◆ **ASSIGNMENT A**
Copy everything in the book review from "For context, let" down to "or thin plot.", replacing "road trip" with "travel".
◆ **ASSIGNMENT B**
According to the book review, what does the "trouble at Watford" seem to have been?

◆ **SOURCE DOCUMENT**
For context, let me begin by saying I adore Carry On and like Wayward Son. Though the second book was, I felt, a bit depressing in tone, it still had a fairly solid core plot. It meandered a little, but a road trip book can get away with that kind of thing.`
AWTWB doesn’t have such an excuse for its lack of tension or thin plot.
If you’ll recall, Wayward Son ended with a major cliffhanger. Trouble at Watford! Need to get back right now! It was framed with such intensity that one thought Watford might be under siege, or that the Coven had fractured and there had been a hostile takeover of some kind. Maybe the rest of the magickal world had banded against Mages because, honestly, Mages are asshats who think they’re superior to everyone else. In short, there were so many interesting possibilities.
What we got at the opening of AWTWB was… flat. We don’t open with the group arriving at Watford, ready to tackle whatever problems have arisen. Instead, they’re all back in England and they’ve split up to take care of random personal issues. The “trouble at Watford,” in particular seems to have been that Baz’s Aunt Fiona broke into the Headmistress’ office and got locked in a Tower for it.
Meanwhile, Simon has gone home with Agatha, where he’s told he has money because the Mage left him everything. And Penny drags Shepherd home with her in hopes her mom can help him with his curse.
It’s seriously underwhelming.

◆ **Landmark coordinate records**

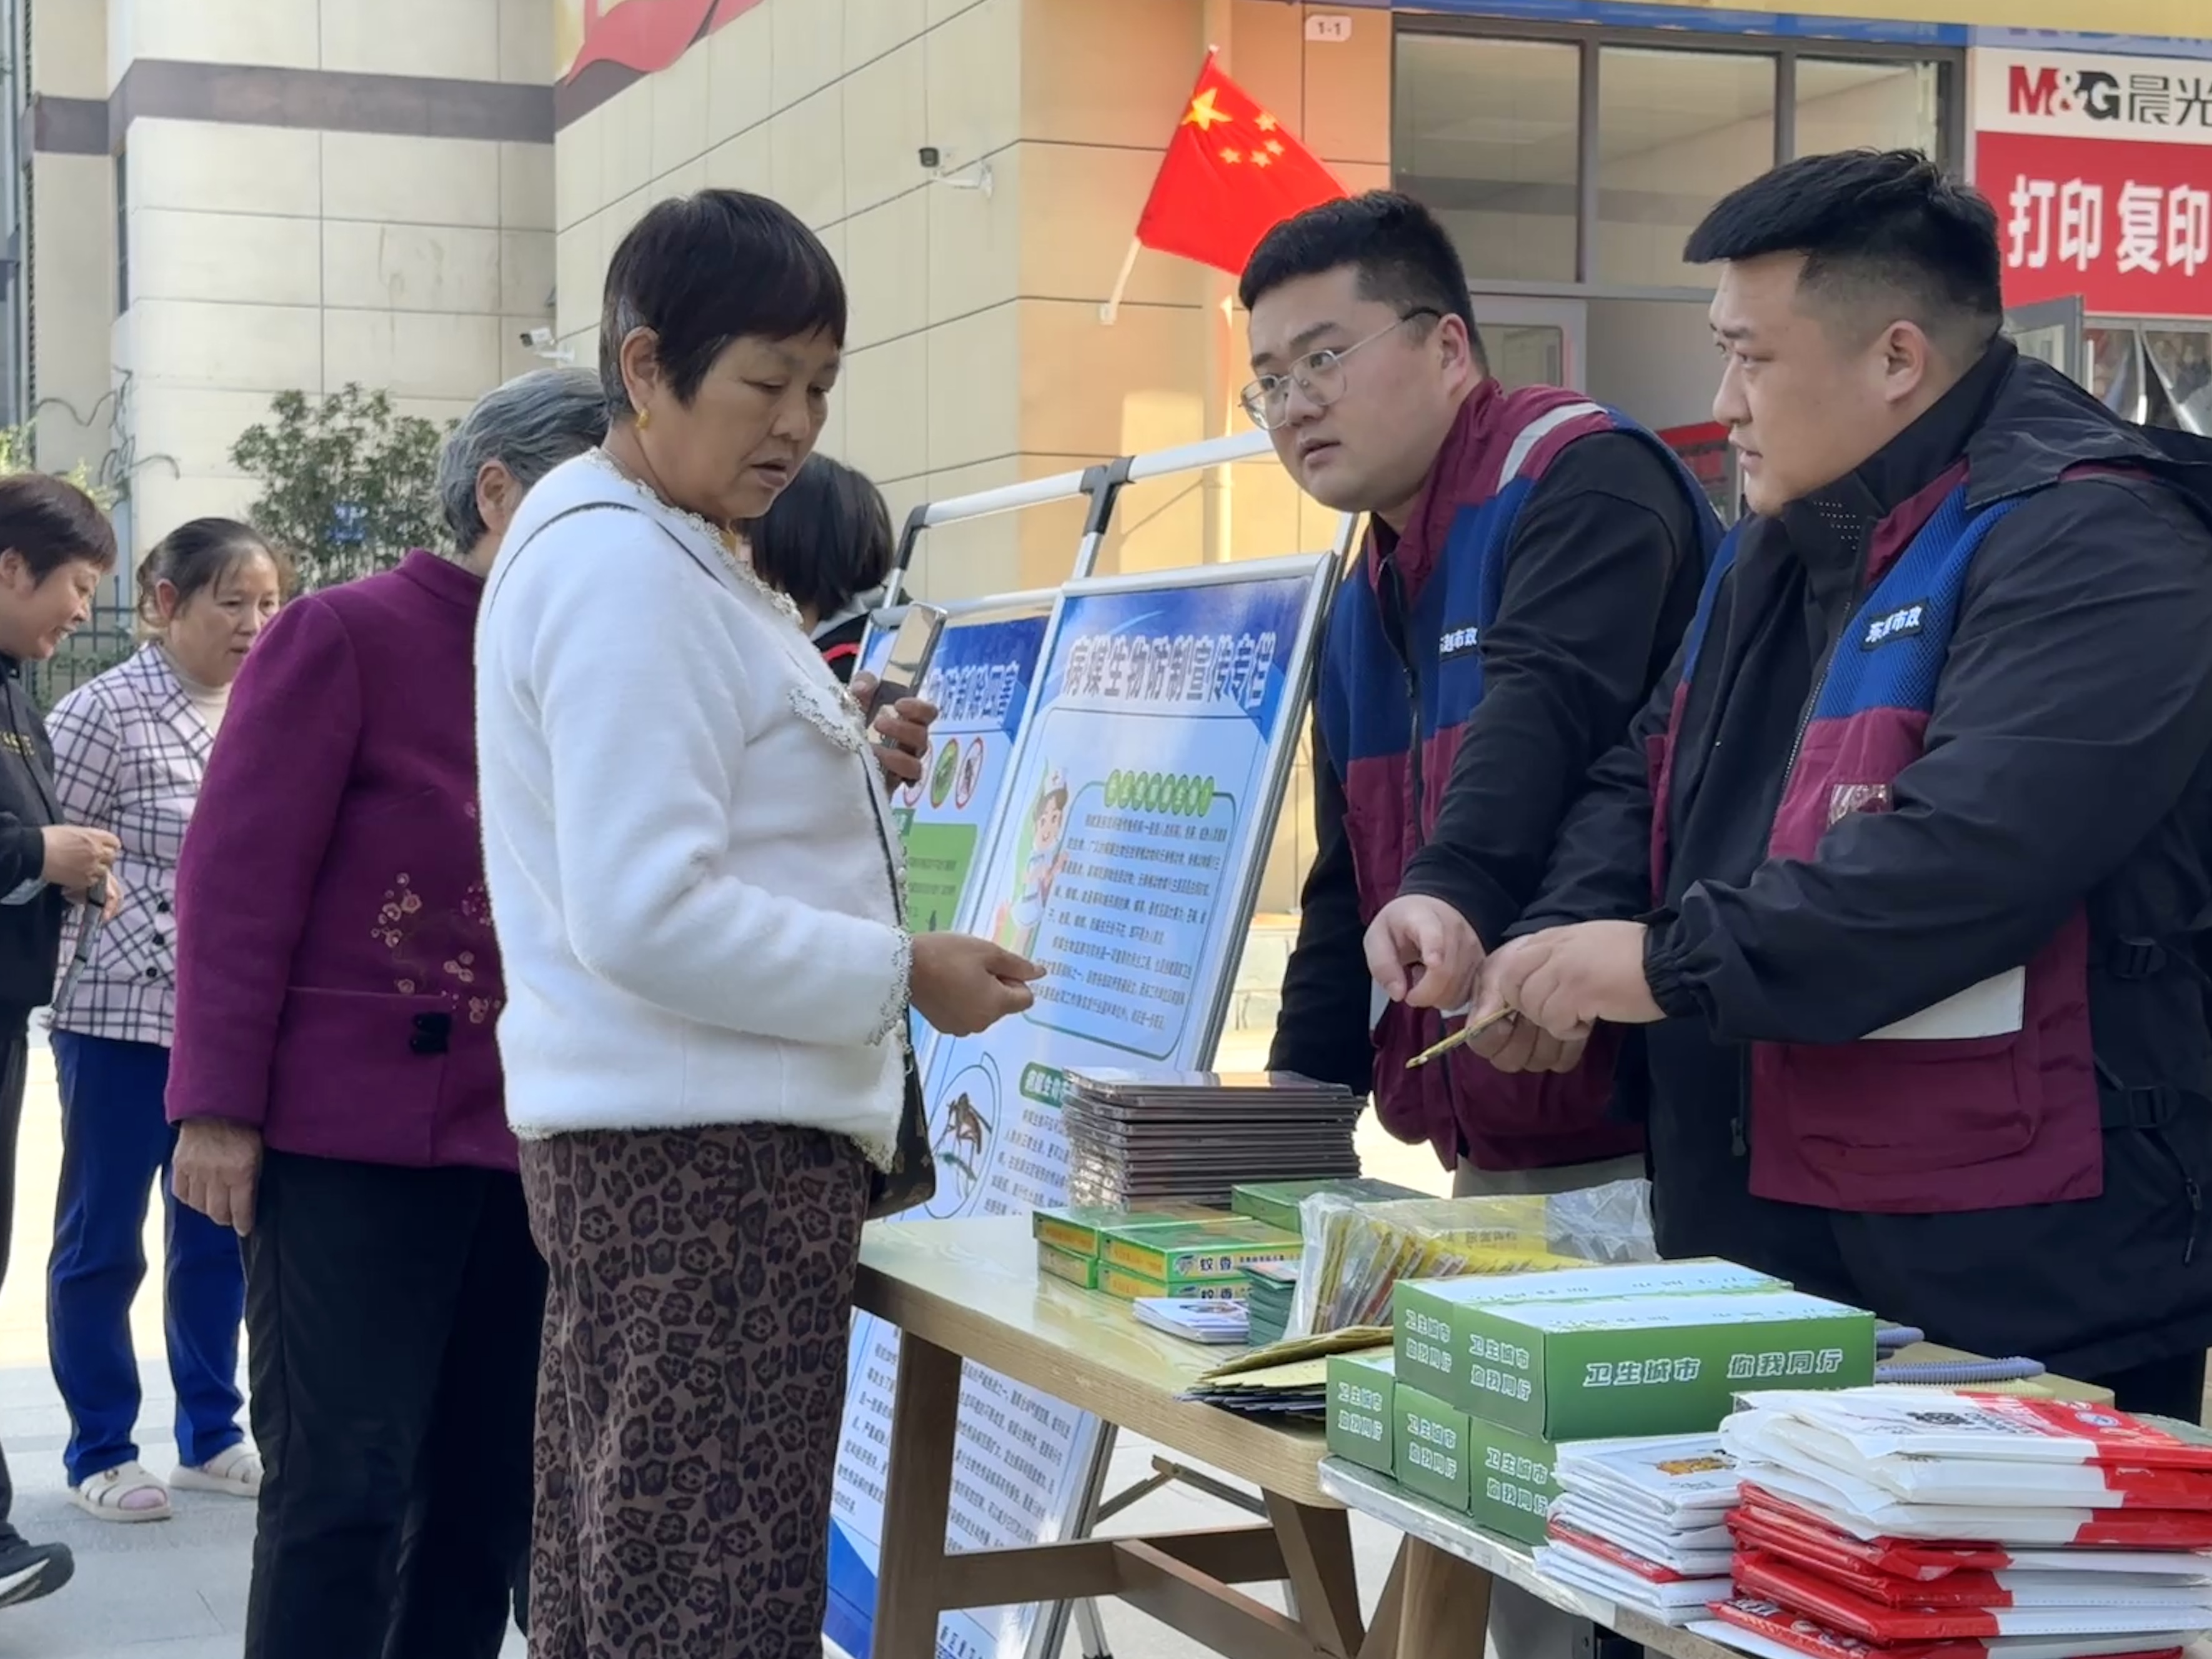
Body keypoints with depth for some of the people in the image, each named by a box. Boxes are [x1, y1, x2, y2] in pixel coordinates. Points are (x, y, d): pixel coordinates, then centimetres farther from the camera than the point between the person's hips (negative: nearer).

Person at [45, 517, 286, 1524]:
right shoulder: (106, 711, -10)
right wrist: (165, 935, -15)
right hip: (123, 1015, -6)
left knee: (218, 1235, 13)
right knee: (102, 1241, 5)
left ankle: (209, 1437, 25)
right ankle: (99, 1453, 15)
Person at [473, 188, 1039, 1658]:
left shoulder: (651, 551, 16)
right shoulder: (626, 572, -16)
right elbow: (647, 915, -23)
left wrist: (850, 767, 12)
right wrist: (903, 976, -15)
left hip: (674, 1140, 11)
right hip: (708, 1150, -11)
---
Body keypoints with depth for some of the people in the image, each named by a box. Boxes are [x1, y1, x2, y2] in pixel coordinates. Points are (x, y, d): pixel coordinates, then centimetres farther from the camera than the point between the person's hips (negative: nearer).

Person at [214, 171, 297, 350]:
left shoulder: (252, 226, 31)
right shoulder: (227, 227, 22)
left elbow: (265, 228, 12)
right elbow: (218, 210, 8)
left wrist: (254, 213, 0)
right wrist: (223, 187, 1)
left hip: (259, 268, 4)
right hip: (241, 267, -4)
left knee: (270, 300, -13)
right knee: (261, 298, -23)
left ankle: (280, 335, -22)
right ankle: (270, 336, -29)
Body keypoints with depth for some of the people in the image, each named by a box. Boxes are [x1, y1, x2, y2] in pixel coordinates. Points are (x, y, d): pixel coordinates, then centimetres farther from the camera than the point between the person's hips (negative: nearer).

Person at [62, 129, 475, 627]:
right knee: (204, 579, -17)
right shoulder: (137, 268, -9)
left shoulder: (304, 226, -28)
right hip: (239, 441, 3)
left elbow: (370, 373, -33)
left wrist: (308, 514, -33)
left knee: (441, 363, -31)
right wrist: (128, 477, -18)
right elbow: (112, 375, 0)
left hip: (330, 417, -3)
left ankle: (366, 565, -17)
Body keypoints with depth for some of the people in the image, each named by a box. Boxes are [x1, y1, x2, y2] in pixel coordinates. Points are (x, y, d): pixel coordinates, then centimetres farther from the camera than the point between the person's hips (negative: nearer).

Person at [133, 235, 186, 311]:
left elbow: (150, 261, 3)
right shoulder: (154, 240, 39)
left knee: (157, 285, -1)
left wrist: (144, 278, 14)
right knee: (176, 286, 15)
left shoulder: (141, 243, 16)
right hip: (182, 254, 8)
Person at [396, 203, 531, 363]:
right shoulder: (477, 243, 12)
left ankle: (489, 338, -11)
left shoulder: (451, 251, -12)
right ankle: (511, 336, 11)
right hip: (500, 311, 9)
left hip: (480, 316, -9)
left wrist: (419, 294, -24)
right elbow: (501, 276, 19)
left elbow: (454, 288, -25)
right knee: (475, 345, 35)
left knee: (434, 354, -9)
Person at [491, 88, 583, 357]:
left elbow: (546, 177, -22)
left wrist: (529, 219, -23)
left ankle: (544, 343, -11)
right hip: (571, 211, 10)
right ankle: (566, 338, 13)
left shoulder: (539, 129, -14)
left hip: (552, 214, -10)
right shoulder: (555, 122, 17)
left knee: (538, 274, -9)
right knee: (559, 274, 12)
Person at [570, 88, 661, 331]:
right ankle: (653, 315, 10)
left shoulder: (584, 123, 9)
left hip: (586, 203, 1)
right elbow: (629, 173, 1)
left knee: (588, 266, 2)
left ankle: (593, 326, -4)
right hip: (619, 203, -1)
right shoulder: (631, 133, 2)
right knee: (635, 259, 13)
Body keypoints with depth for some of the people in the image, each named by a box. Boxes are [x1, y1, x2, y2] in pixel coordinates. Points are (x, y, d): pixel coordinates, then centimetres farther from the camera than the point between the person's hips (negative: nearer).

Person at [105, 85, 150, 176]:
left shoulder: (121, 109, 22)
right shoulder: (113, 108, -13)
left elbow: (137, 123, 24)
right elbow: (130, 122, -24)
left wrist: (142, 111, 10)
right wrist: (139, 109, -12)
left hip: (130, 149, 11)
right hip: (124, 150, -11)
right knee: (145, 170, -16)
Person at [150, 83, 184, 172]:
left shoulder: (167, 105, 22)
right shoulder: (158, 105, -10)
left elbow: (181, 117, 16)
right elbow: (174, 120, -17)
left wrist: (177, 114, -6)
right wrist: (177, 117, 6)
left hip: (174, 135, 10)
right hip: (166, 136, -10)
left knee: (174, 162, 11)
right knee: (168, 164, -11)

◆ **WRITTEN RESPONSE A**
For context, let me begin by saying I adore Carry On and like Wayward Son. Though the second book was, I felt, a bit depressing in tone, it still had a fairly solid core plot. It meandered a little, but a travel book can get away with that kind of thing.`
AWTWB doesn’t have such an excuse for its lack of tension or thin plot.

◆ **WRITTEN RESPONSE B**
Baz's Aunt Fiona broke into the Headmistress' office and got locked in a Tower for it.